(DATA RECORDS begins)
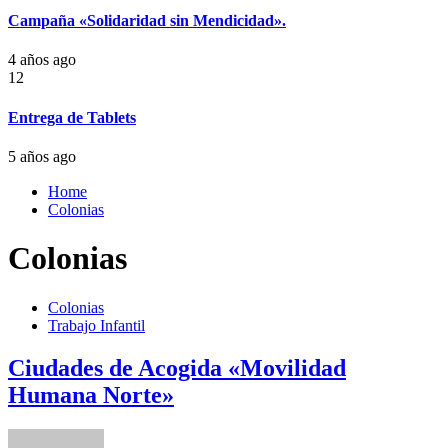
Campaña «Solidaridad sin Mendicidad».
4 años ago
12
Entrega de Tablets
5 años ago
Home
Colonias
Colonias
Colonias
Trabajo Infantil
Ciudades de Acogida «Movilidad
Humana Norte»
(DATA RECORDS ends)
(DATA RECORDS begins)
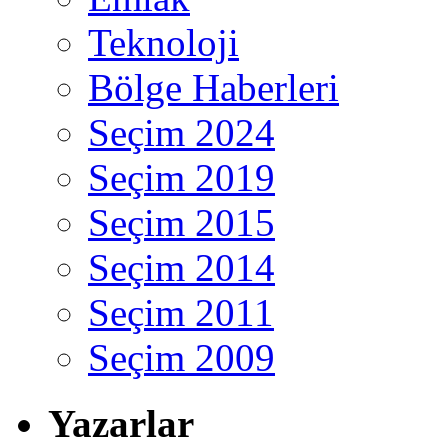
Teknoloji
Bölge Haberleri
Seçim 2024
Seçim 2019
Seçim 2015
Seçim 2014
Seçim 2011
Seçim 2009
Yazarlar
(DATA RECORDS ends)
YOUR INSTRUCTIONS: Tally every line of the data that holds the word "Seçim" and write the count alone.

ANSWER SECTION: 6